A bitter war of words erupted at the first of several City Council Candidate Election forums on Saturday, as challengers Andy Lyon and Hamish Patterson put incumbent city councilmembers Lou La Monte and Laura Rosenthal on the defensive over issues of mobile home park safety and rent control, environmental safety at Malibu High and a Civic Center wastewater treatment plant. 

Hosted by the Point Dume Club Mobile Home Park and Paradise Cove Mobile Home residents, the two-hour forum drew about 60 attendees. The fifth candidate, newcomer June Louks, spoke seldom and played catch-up on some issues. 

Paradise Cove safety, rent control concerns 

When the issue of residential and pedestrian safety at Paradise Cove was raised, Patterson and Lyon said the current council was turning a blind eye to major safety dilemmas for mobile home residents who share an access road with Paradise Cove Cafe and Beach, a summertime tourist haven. 

“[The owners] are making all this money, turning this into a Vegas pool party every weekend,” Lyon said. He worried that emergency access on the narrow access road would be difficult during a fire or police response, and added that a string of “No Parking” signs that have recently been placed along Pacific Coast Highway to discourage traffic jams have instead encouraged visitors to park along nearby residential streets like Winding Way. Lyon proposed that the fire access road be widened. 

Rosenthal acknowledged a problem of crowding and safety but said that a few things were in the works to improve safety in the area, including an effort to have a temporary restraining order placed against a nonconforming upper parking lot being used for overflow cars. 

“A Stop Work order was issued [Friday] for … all those trenches that you have at Paradise Cove that there are no permits for,” La Monte added. 

While each candidate vowed to protect rent control in each of Malibu’s mobile home parks, Patterson pointed out that the city’s Mobile Home Park Rent Stabilization Commission has not met since 2008. The commission also has two vacant seats and Patterson believes the city has neglected mobile home residents. 

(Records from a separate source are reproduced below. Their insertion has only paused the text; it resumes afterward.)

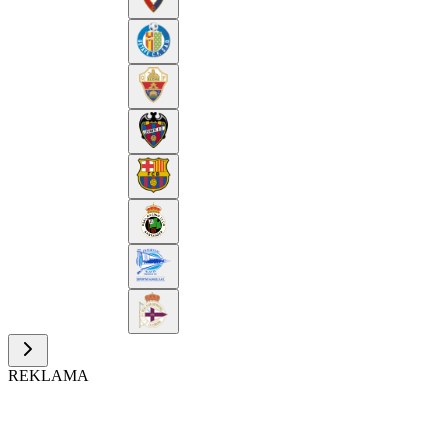
REKLAMA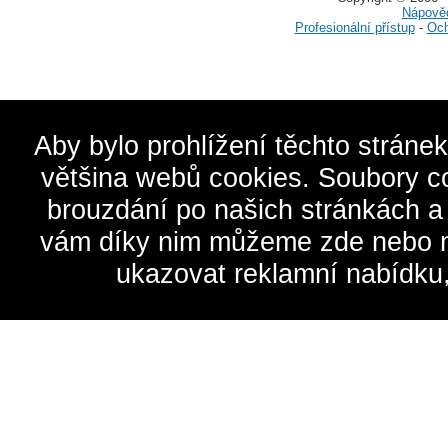
Nápově
Profesionální přístup
-
Och
Aby bylo prohlížení těchto stráne
většina webů cookies. Soubory c
brouzdání po našich stránkách a
vám díky nim můžeme zde nebo na 
ukazovat reklamní nabídku,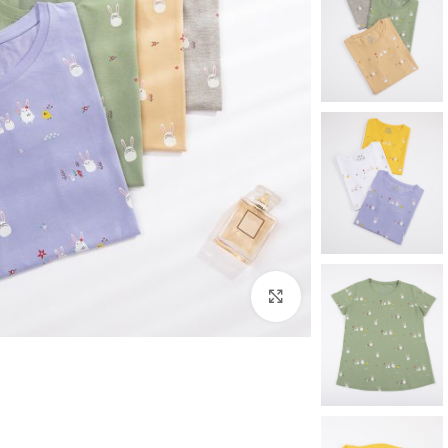
برای بزرگنمایی کلیک کنید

“These people are directly responsible about your rent… If they don’t meet, how are you going to go to them?” Patterson argued. 

La Monte countered, saying the commission only meets on an as-needed basis when residents bring up specific issues they want discussed. Rosenthal highlighted her work in helping protect mobile home rent control statewide, after state legislators nixed a 2012 bill that would have exempted mobile home parks from rent control. 

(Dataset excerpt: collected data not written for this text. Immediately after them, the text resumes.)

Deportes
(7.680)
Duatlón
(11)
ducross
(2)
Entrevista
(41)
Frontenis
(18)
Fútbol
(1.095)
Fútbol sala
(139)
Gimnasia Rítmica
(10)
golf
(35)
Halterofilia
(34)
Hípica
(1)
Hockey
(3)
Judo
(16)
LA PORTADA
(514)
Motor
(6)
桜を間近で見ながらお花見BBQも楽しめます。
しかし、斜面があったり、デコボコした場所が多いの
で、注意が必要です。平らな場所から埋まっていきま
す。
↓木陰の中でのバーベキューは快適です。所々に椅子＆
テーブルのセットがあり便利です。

Louks had not studied Malibu’s rent control laws within mobile home parks but suggested forming a task force with Caltrans and other local agencies to work on Paradise Cove safety issues. 

Rosenthal questioned over knowledge of Malibu High environmental issues 

After an audience member asked the candidates how they would assure the community stays fully informed on environmental issues that have arisen at Malibu High and Middle schools, Rosenthal was singled out for having known about contaminated soils on the campus as early as 2010 when she served on a site advisory committee with the school district. 

“I was peripherally involved [in 2010] because I was starting my campaign [for city council],” she said. “There was no cover-up.”

When asked to elaborate after the forum concluded, Rosenthal said she remembered receiving a report on the contaminated soil in 2010 but was assured by district officials that all bases would be covered in alerting parents, teachers and students. 

Louks identified with worried parents and called for more transparency from the district, saying that her daughter attended summer school last year when the school district continued digging out possibly contaminated soils at the campus. 

“We were not told about the PCBs, about all the excavation. She was in the room next door and we were never told,” Louks said. 

Could Civic Center treatment plant be stopped? 

Lyon, a vehement opponent of the city’s current plans to build a central wastewater treatment plant in the Civic Center, said the city ought to completely reexamine the issue instead of comply with the state’s orders to build the treatment plant. The state argues that the Civic Center needs a centralized system because wastewater from the area is trickling down and polluting nearby ocean water. 

But the government’s distribution of power is already set out to trump the city’s power, Rosenthal said. 

“We’re going to lose. When you’re a little city, you usually lose,” Rosenthal said. “You always lose against the county and against the state.” 

Another candidate forum took place Monday at the Malibu West Beach Club. Forums by the Malibu Rotary Club and the Chamber of Commerce/ Board of Realtors are scheduled for March 5 at Pepperdine’s Graziadio conference center and March 20 at HRL Laboratories, respectively.